Итог: роман задаёт важные вопросы о природе гения и цене творчества, но не даёт на них убедительного ответа. Он интересен как попытка осмыслить Эйзенштейна-человека, но проигрывает там, где должен был показать Эйзенштейна‑художника — через сам язык повествования.

Что спасает роман?

Несмотря на недостатки, в «Эйзене» есть сильные стороны:

смелость темы — попытка осмыслить не просто личность Эйзенштейна, а сам механизм рождения киноискусства.

яркие вкрапления — отдельные сцены (например, размышления о «Докторе Мабузе» или эпизоды со съёмками «Грозного») показывают, как мог бы выглядеть «кинематографический» роман, если бы автор доверился образности, а не фактографии.

историческая ткань — для любителей киноведческих деталей текст станет кладезем отсылок и малоизвестных фактов.

Алексей Иванов, к примеру, оценил роман положительно, выделив и стиль, и выразительность: «Гузель Яхина выпотрошила Эйзенштейна, разобрала по винтикам, и на его примере показала сложность, драматичность и некую онтологическую ущербность творчества и творческой личности. Это очень глубоко, смело и больно».

Вердикт

«Эйзен» — роман‑неудачник с амбициями шедевра. Он берёт грандиозный материал (жизнь гения в эпоху авангарда), но проигрывает в главном: не превращает биографию в искусство. Вместо кинематографического зрелища читатель получает документ с пропусками — как плёнка, где кадры есть, а монтажа нет. Для интересующихся кино читателям — советую прочитать до романа библиографию, которую заботливо оставила автор, в ней можно отметить доступные работы, такие как:

Клейман Н. Эйзенштейн на бумаге: графические работы мастера кино. М.: Aд Маргинем Пресс, 2017.
Кушниров М. Эйзенштейн. М.: Молодая гвардия, 2016.
Эйзенштейн в воспоминаниях современников / сост. – ред., авт. примеч. и вступ. ст. Р.Н. Юренева. М.: Искусство, 1974.
Эйзенштейн для XXI века / ред. – сост. Н. Клейман. М.: Музей современного искусства «Гараж», 2020.
Эйзенштейн С. Избранные произведения: в 6 т. М.: Искусство, 1964–1971.

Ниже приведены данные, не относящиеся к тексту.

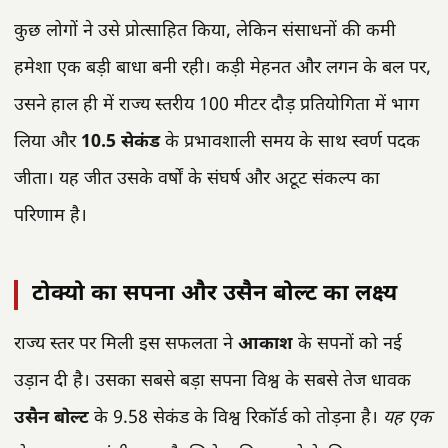
कुछ लोगों ने उसे प्रोत्साहित किया, लेकिन संसाधनों की कमी
हमेशा एक बड़ी बाधा बनी रही। कड़ी मेहनत और लगन के बल पर,
उसने हाल ही में राज्य स्तरीय 100 मीटर दौड़ प्रतियोगिता में भाग
लिया और
10.5 सेकंड
के प्रभावशाली समय के साथ स्वर्ण पदक
जीता। यह जीत उसके वर्षों के संघर्ष और अटूट संकल्प का
परिणाम है।
टोक्यो का सपना और उसैन बोल्ट का लक्ष्य
राज्य स्तर पर मिली इस सफलता ने
आकाश
के सपनों को नई
उड़ान दी है। उसका सबसे बड़ा सपना विश्व के सबसे तेज धावक
उसैन बोल्ट
के 9.58 सेकंड के विश्व रिकॉर्ड को तोड़ना है।
यह एक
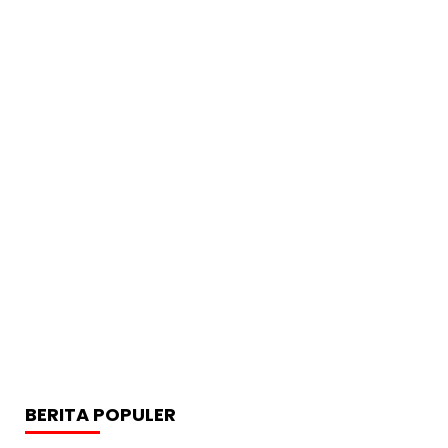
BERITA POPULER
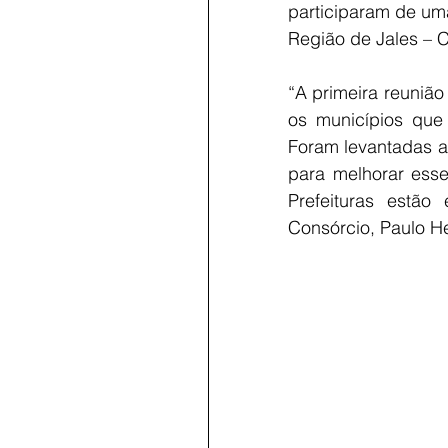
participaram de uma
Região de Jales – C
“A primeira reunião
os municípios que
Foram levantadas a
para melhorar esse
Prefeituras estã
Consórcio, Paulo He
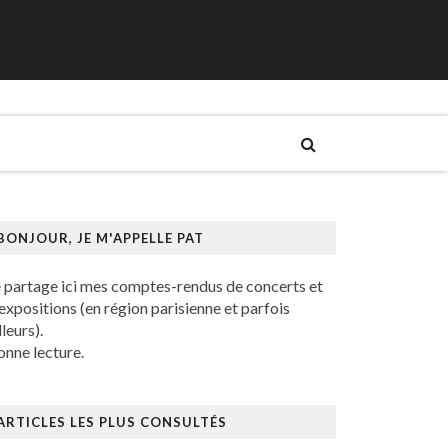
BONJOUR, JE M'APPELLE PAT
e partage ici mes comptes-rendus de concerts et
expositions (en région parisienne et parfois
lleurs).
nne lecture.
ARTICLES LES PLUS CONSULTÉS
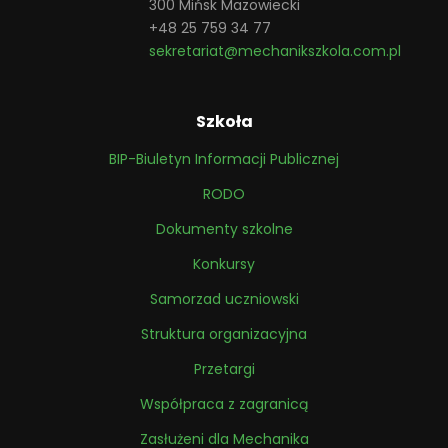
300 Mińsk Mazowiecki
+48 25 759 34 77
sekretariat@mechanikszkola.com.pl
Szkoła
BIP-Biuletyn Informacji Publicznej
RODO
Dokumenty szkolne
Konkursy
Samorzad uczniowski
Struktura organizacyjna
Przetargi
Współpraca z zagranicą
Zasłużeni dla Mechanika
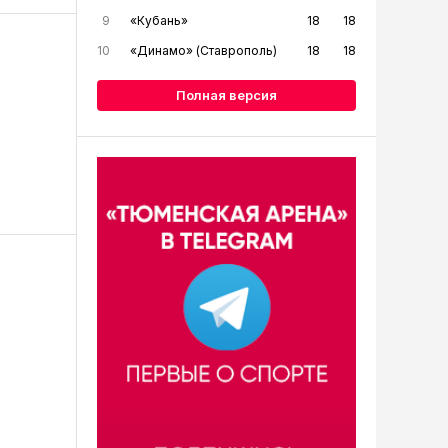
9
«Кубань»
18
18
10
«Динамо» (Ставрополь)
18
18
Полная версия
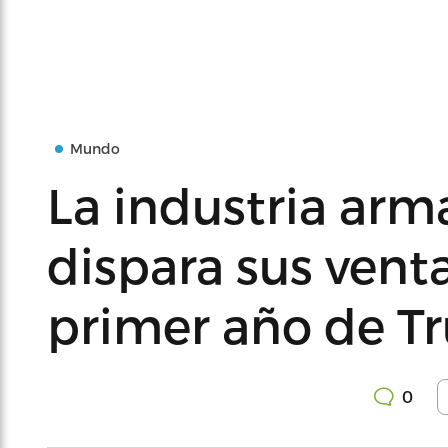
Mundo
La industria arm
dispara sus vent
primer año de Tr
0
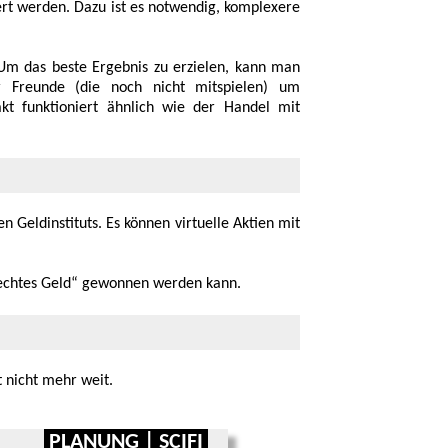
ert werden. Dazu ist es notwendig, komplexere
m das beste Ergebnis zu er­zielen, kann man
 Freunde (die noch nicht mit­spielen) um
kt funktio­niert ähnlich wie der Handel mit
n Geld­instituts. Es können virtuelle Aktien mit
„echtes Geld“ gewonnen werden kann.
 nicht mehr weit.
PLANUNG | SCIFI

Надеюсь заглянуть в эти работы после того как прочитаю воспоминания Эйзенштейна, избранные статьи и работу о теории монтажа и найду книгу «Кинематограф Эйзенштейна. От "Стачки" до "Ивана Грозного". Кажется, такое дополнение к роману рискует стать более ценным, чем сам роман».

Оценка: Посредственно. Для поклонников Эйзенштейна и истории кино — обязательно к прочтению. Для тех, кто ждёт живого, эмоционального повествования, — разочарование.